Rationale: IT and business leaders are eager for and need visibility into the positive and negative impact of IT solution performance to the organization. Access to comprehensive real-time performance metrics, through easy-to-read dashboards, provides essential insight needed to support decision-making and management of University capabilities.

Implications: Each service needs to establish KPIs at all layers of application infrastructure.

Monitoring Principle 3

Reduction in Mean Time to Resolution

Description: Enterprise Monitoring collects a significant amount of performance data from diverse sources such as applications, networks, servers, storage, databases, etc. This data must be of sufficient quality and structure to be correlated, de-duplicated and enriched to interrogate specific events, holistically analyze performance, send meaningful alerts, sensibly visualize KPIs and aid in faster issue resolution.

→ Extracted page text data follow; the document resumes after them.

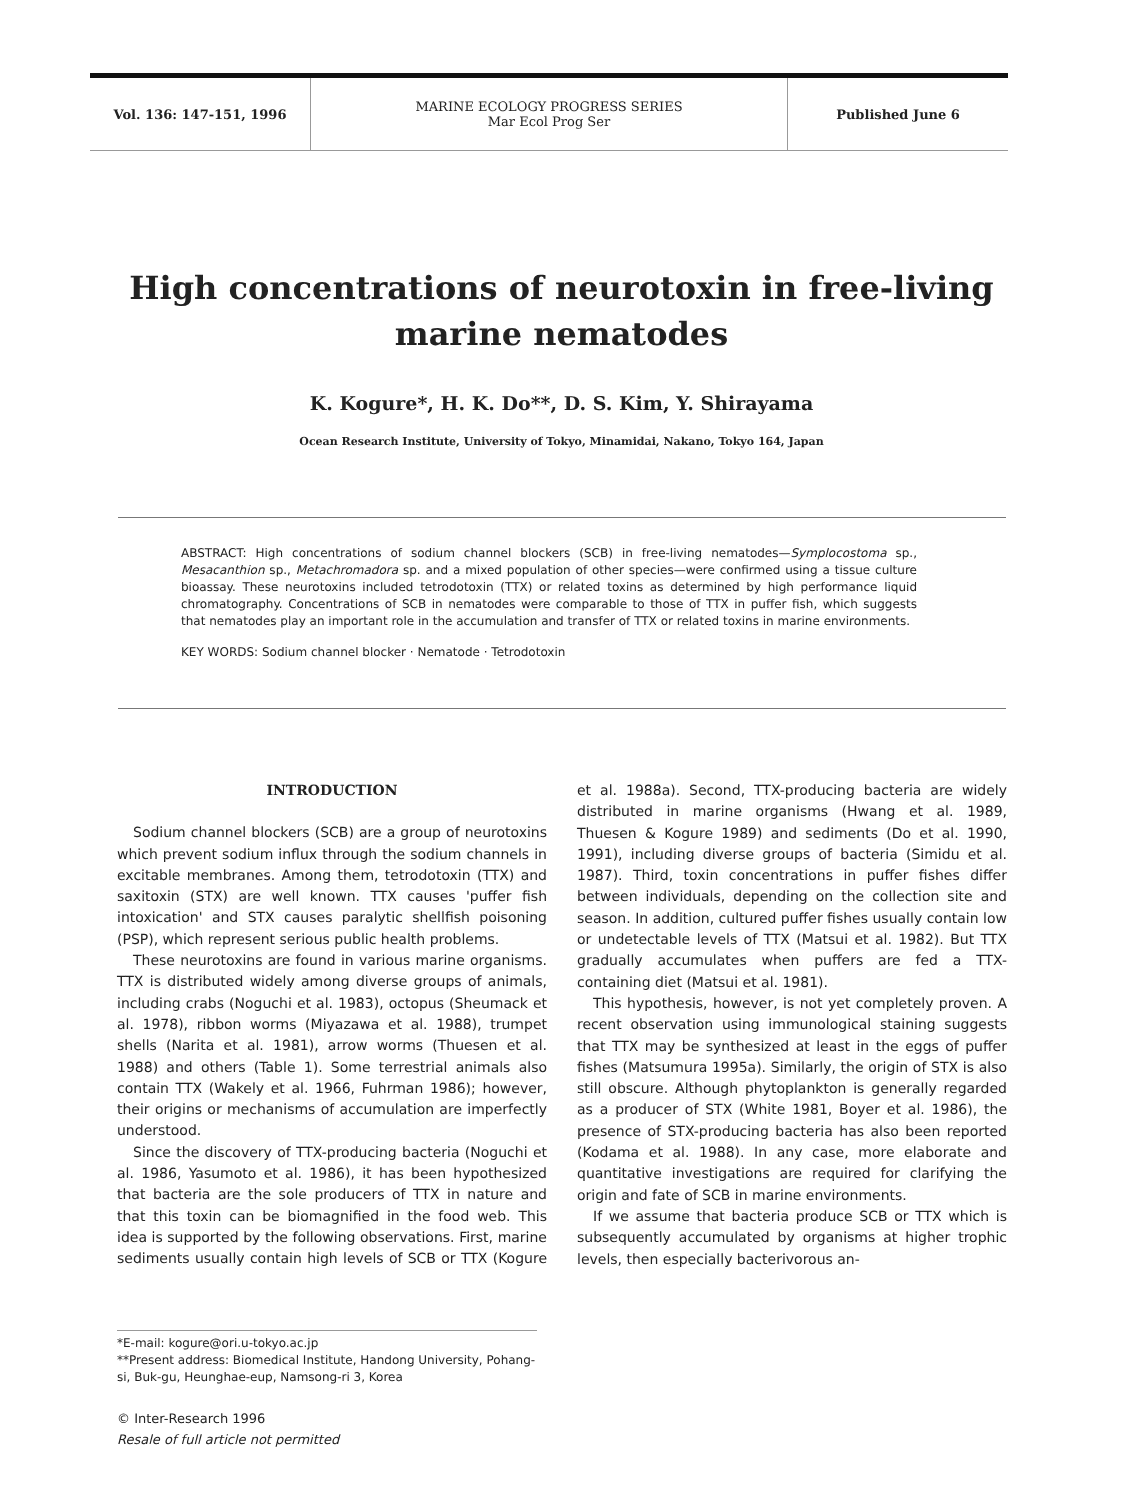Vol. 136: 147-151, 1996 MARINE ECOLOGY PROGRESS SERIES
Mar Ecol Prog Ser
Published June 6
High concentrations of neurotoxin in free-living
marine nematodes
K. Kogure*, H. K. Do**, D. S. Kim, Y. Shirayama
Ocean Research Institute, University of Tokyo, Minamidai, Nakano, Tokyo 164, Japan
ABSTRACT: High concentrations of sodium channel blockers (SCB) in free-living nematodes—Symplocostoma sp., Mesacanthion sp., Metachromadora sp. and a mixed population of other species—were confirmed using a tissue culture bioassay. These neurotoxins included tetrodotoxin (TTX) or related toxins as determined by high performance liquid chromatography. Concentrations of SCB in nematodes were comparable to those of TTX in puffer fish, which suggests that nematodes play an important role in the accumulation and transfer of TTX or related toxins in marine environments.
KEY WORDS: Sodium channel blocker · Nematode · Tetrodotoxin
INTRODUCTION
Sodium channel blockers (SCB) are a group of neurotoxins which prevent sodium influx through the sodium channels in excitable membranes. Among them, tetrodotoxin (TTX) and saxitoxin (STX) are well known. TTX causes 'puffer fish intoxication' and STX causes paralytic shellfish poisoning (PSP), which represent serious public health problems.
These neurotoxins are found in various marine organisms. TTX is distributed widely among diverse groups of animals, including crabs (Noguchi et al. 1983), octopus (Sheumack et al. 1978), ribbon worms (Miyazawa et al. 1988), trumpet shells (Narita et al. 1981), arrow worms (Thuesen et al. 1988) and others (Table 1). Some terrestrial animals also contain TTX (Wakely et al. 1966, Fuhrman 1986); however, their origins or mechanisms of accumulation are imperfectly understood.
Since the discovery of TTX-producing bacteria (Noguchi et al. 1986, Yasumoto et al. 1986), it has been hypothesized that bacteria are the sole producers of TTX in nature and that this toxin can be biomagnified in the food web. This idea is supported by the following observations. First, marine sediments usually contain high levels of SCB or TTX (Kogure et al. 1988a). Second, TTX-producing bacteria are widely distributed in marine organisms (Hwang et al. 1989, Thuesen & Kogure 1989) and sediments (Do et al. 1990, 1991), including diverse groups of bacteria (Simidu et al. 1987). Third, toxin concentrations in puffer fishes differ between individuals, depending on the collection site and season. In addition, cultured puffer fishes usually contain low or undetectable levels of TTX (Matsui et al. 1982). But TTX gradually accumulates when puffers are fed a TTX-containing diet (Matsui et al. 1981).
This hypothesis, however, is not yet completely proven. A recent observation using immunological staining suggests that TTX may be synthesized at least in the eggs of puffer fishes (Matsumura 1995a). Similarly, the origin of STX is also still obscure. Although phytoplankton is generally regarded as a producer of STX (White 1981, Boyer et al. 1986), the presence of STX-producing bacteria has also been reported (Kodama et al. 1988). In any case, more elaborate and quantitative investigations are required for clarifying the origin and fate of SCB in marine environments.
If we assume that bacteria produce SCB or TTX which is subsequently accumulated by organisms at higher trophic levels, then especially bacterivorous an-
*E-mail: kogure@ori.u-tokyo.ac.jp
**Present address: Biomedical Institute, Handong University, Pohang-si, Buk-gu, Heunghae-eup, Namsong-ri 3, Korea
© Inter-Research 1996
Resale of full article not permitted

Rationale: Correlation of events and root cause diagnosis help determine where the actual problem lies and so that an issue can be resolved quickly. The goal is to provide more rapid root cause analysis following an incident, improved ability to monitor performance trends and crisper justification for expansions (or contractions) of various services.

Implications: In order to correlate events, definitions need to be established on how data needs to be analyzed for each combination of correlated events. Organizing of data collected based on layered topology and timing of the event may provide better accuracy for correlation. As new layers are added in the infrastructure, the tool should be able to auto-collect new data and adjust correlation accordingly.

Monitoring Principle 4

Improve operational excellence through performance metrics

Description: A service’s operational performance is to be measured by a set of predetermined key performance indicators that are measured consistent over time. Service owners will use these metrics to measure degradation in service and to correlate this data with end-user experience. Intersections of poor user experience and underperforming KPIs will indicate areas of improvement.

Rationale: To identify areas of improvement based on metrics and not perceived performance.

Implications: Yale has declared certain platforms as strategic platforms when combined with other platforms. In the case of Workday, Force.com has been declared a strategic platform. This means that not only should Yale consider using this platform when additional functionality needs to be built, but that the platform tools are also available for use.

Monitoring Principle 5

Cohesive Enterprise Monitoring fabric

Description: To accurately monitor a Full Stack environment from network router through application performance multiple monitoring solutions will be required. It’s important to ensure all monitoring solutions contribute relevant metrics, do not duplicate the collection of metrics, and integrate with existing solutions.

Rationale: Consolidating IT monitoring tools reduces cost and complexity while improving overall management capabilities.

Implications: Duplication of tools collecting similar or irrelevant metrics inflates the overall cost of Enterprise Monitoring diminishing the available funds to extend licensing of approved tools and solutions.